:: EXTRACT ::
I am a student, currently no part time job, but actively looking. But my big thing is I have no insurance of any kind. And most likely any job I get will be part time and those usually don't offer insurance. I need to have some dental work done (my wisdom are teeth have been super painful for a few months now), I am scared of getting sick and not being able to afford the medicine, and there is always that lurking thought of if anything serious happened to me I would be in bad trouble.
So we are thinking about getting married within the next couple months, just going to the courthouse, no big deal, but keeping our wedding as is. But here are my concerns:
1) I don't want people to not come to our wedding because we will already be married (for example, last summer we went to his best friends wedding in Florida, and they had legally married about two months before the actual wedding. On the way there I heard his other married couple friends say they thought it was so weird we were all going to this wedding when the couple was already married. And I was thinking, "uhm, no I don't think so...")
2) I am scared that after we are married we will both just kinda settle and not go through with the wedding (which I REALLY do want!)
3) We have thought about keeping it a secret, not telling many people, but WHO should we tell (our parents of course, although I am concerned about how his mother would react, she basically thinks this whole wedding business is stupid, and I am pretty sure she would definitely not see the point in having a wedding AFTER your married)
4) I don't want it to take away from the wedding, you know all the ooey gooey feelings and such.
So what are your thoughts? Who else has done this? I know this is kind of a popular idea so I would love to hear from you.

:: EXTRACTED MATERIAL ::
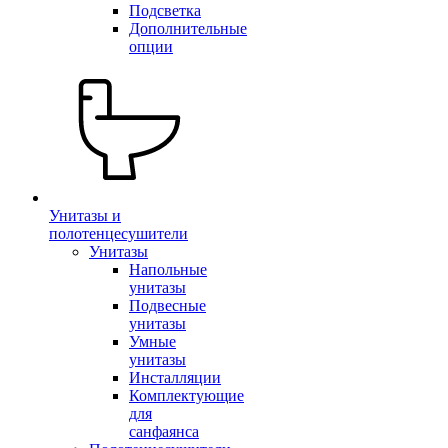
Подсветка
Дополнительные
опции
Унитазы и
полотенцесушители
Унитазы
Напольные
унитазы
Подвесные
унитазы
Умные
унитазы
Инсталляции
Комплектующие
для
санфаянса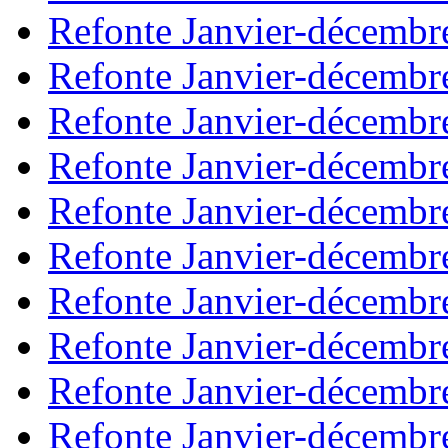
Refonte Janvier-décembr
Refonte Janvier-décembr
Refonte Janvier-décembr
Refonte Janvier-décembr
Refonte Janvier-décembr
Refonte Janvier-décembr
Refonte Janvier-décembr
Refonte Janvier-décembr
Refonte Janvier-décembr
Refonte Janvier-décembr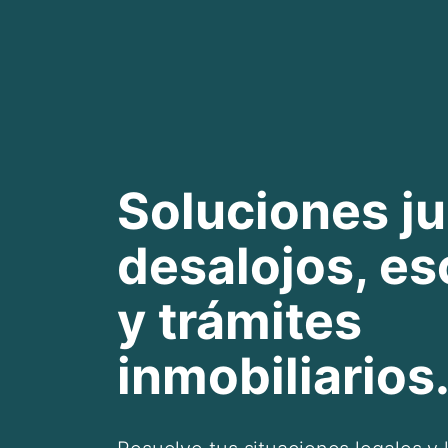
Soluciones ju
desalojos, es
y trámites
inmobiliarios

:: EXPLORE THE MATERIAL ::
**a)** In the post about marrying at the courthouse before a planned wedding, how long before their actual wedding had the best friend's couple legally married?
**b)** Return the passage of the courthouse-marriage post word for word, beginning at the words "2) I am scared" and stopping after "AFTER your married)".

:: ANSWERS BY ITEM NUMBER ::
**a)** About two months before the actual wedding.

**b)**
2) I am scared that after we are married we will both just kinda settle and not go through with the wedding (which I REALLY do want!)
3) We have thought about keeping it a secret, not telling many people, but WHO should we tell (our parents of course, although I am concerned about how his mother would react, she basically thinks this whole wedding business is stupid, and I am pretty sure she would definitely not see the point in having a wedding AFTER your married)